» Extracted text
Start of Block

Lua Hooks
lakeFS supports running hooks without relying on external components using an embedded Lua VM
Using Lua hooks, it is possible to pass a Lua script to be executed directly by the lakeFS server when an action occurs.
The Lua runtime embedded in lakeFS is limited for security reasons. It provides a narrow set of APIs and functions that by default do not allow:
- Accessing any of the running lakeFS server’s environment
- Accessing the local filesystem available the lakeFS process
Action File Lua Hook Properties
See the Action configuration for overall configuration schema and details.

End of Block

» Assignment
In the Lua hooks text, why is the Lua runtime embedded in lakeFS limited?

» Information given
Start of Block

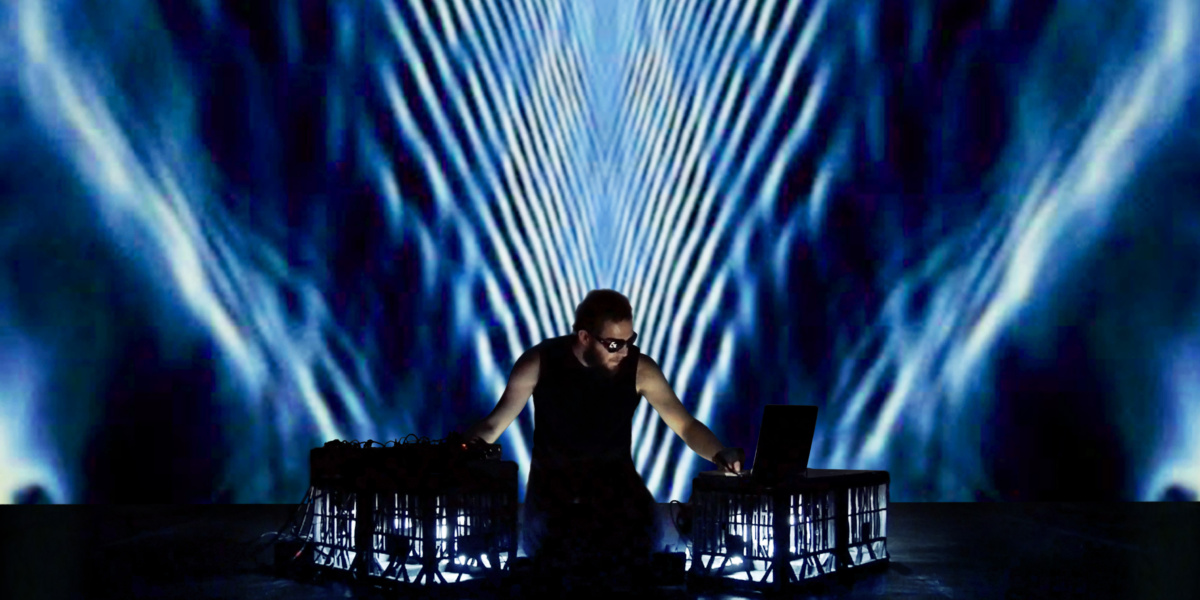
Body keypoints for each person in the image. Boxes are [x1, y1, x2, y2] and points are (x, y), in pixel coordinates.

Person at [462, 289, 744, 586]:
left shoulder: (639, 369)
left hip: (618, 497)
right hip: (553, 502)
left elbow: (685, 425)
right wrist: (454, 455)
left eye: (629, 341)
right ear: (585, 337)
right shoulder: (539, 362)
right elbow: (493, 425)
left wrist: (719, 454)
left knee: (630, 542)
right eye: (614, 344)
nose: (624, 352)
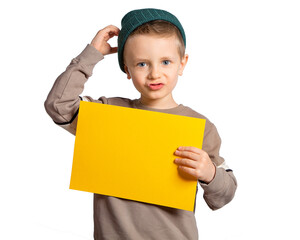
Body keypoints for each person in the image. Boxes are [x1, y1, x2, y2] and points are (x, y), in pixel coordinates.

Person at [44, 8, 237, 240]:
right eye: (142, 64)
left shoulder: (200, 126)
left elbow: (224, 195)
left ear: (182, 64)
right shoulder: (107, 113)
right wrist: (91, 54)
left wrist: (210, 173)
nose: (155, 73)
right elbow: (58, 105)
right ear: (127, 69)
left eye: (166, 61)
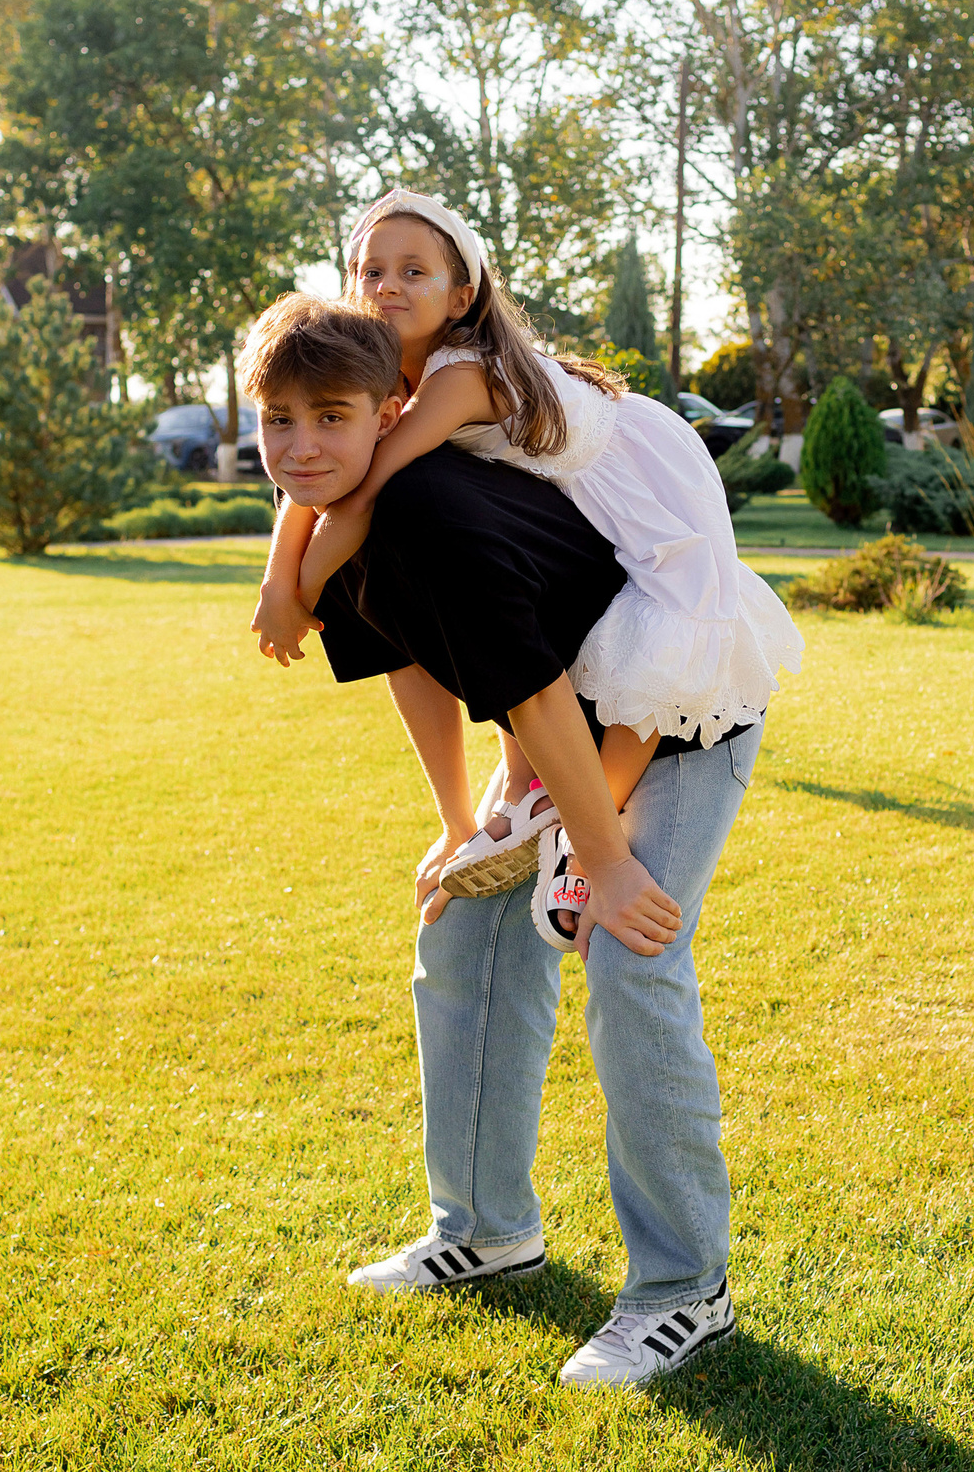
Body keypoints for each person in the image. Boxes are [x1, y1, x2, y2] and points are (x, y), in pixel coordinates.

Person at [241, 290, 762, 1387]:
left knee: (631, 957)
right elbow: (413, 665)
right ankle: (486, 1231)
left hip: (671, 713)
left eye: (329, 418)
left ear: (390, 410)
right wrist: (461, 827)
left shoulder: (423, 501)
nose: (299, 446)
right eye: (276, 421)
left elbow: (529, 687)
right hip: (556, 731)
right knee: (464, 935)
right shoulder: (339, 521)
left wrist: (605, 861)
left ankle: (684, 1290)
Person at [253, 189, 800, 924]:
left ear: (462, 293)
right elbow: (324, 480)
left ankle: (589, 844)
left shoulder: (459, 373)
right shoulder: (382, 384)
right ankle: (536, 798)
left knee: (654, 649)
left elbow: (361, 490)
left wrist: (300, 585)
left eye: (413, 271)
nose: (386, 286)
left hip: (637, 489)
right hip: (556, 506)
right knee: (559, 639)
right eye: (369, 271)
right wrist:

End of Block

» Solution to this exercise
For security reasons.